Tout le monde courait à travers champs ; on les voyait venir à qui mieux mieux, croyant trouver la maison ou les bâtiments en feu ; mais le capitaine Fraser, sans répondre aux questions, sonnait toujours du cor, jusqu’à ce que Louis Vallières, le dernier arrivé, eût mis le pied dans la salle où d’ordinaire les travailleurs mangeaient.

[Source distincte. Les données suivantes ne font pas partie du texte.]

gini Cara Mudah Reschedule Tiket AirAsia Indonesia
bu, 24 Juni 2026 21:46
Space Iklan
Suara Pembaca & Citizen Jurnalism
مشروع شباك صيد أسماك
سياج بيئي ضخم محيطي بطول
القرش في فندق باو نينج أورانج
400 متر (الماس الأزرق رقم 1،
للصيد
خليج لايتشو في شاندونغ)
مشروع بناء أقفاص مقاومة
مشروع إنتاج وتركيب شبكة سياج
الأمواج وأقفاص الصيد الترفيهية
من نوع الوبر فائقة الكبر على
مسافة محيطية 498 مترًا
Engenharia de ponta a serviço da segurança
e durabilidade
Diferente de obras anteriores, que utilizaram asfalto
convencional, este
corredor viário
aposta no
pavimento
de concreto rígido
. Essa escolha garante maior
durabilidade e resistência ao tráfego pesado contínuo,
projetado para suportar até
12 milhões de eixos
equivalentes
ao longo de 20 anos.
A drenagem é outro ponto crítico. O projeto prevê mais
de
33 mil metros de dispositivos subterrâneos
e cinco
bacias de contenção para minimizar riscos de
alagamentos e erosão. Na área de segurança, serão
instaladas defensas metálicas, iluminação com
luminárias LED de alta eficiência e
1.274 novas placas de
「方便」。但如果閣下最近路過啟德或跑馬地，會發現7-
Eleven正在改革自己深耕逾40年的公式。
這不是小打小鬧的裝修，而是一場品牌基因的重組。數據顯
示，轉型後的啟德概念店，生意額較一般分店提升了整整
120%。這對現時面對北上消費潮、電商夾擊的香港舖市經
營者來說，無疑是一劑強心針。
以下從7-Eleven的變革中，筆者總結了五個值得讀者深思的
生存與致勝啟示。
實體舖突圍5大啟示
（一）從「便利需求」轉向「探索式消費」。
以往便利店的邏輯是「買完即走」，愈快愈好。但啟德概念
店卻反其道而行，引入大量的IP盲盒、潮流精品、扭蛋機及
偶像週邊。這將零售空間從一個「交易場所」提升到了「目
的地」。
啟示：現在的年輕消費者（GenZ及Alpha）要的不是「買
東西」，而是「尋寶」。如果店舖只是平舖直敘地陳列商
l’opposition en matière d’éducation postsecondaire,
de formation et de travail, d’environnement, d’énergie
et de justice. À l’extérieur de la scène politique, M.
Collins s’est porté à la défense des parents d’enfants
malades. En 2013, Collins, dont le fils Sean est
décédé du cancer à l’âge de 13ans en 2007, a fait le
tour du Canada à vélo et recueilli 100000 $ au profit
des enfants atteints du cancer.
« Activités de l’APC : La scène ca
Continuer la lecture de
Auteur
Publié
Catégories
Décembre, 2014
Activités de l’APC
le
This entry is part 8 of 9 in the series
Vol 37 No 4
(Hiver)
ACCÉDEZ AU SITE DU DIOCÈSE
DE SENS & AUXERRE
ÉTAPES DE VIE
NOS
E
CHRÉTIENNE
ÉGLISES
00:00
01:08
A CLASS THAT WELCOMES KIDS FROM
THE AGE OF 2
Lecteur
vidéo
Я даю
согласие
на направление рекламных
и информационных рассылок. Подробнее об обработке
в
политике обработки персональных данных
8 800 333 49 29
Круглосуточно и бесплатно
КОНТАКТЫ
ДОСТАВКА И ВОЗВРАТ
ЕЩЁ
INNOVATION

Alors il ferma la porte, se fit apporter un fauteuil, et faisant asseoir tout le monde, leur dit :

— Mes enfants, j’ai tenu à vous réunir ici pour vous dire combien je suis heureux de vous voir tous assidus au travail et aimer l’agriculture. Continuez ; votre pain se gagnera toujours honnêtement, et vous vous assurerez une vieillesse honorée. Je n’ai pas cessé de songer à votre bien-être, et quand je ne serai plus là, mes héritiers ont ordre de vous traiter avec la même sollicitude. Maintenant veuillez me pardonner les torts que j’ai pu avoir vis-à-vis de vous ; l’homme est né pécheur, et bien des fois j’ai pu vous froisser par ma sévérité ; aujourd’hui l’heure de l’oubli est venue. Ne cessez pas d’être doux et bienveillants pour vos semblables. Tout est récompensé en ce monde, et parce que jadis je fus bon envers un nécessiteux, je viens de recevoir une grâce inespérée.

Dieu a permis que je fusse averti : au soleil couchant je dois mourir.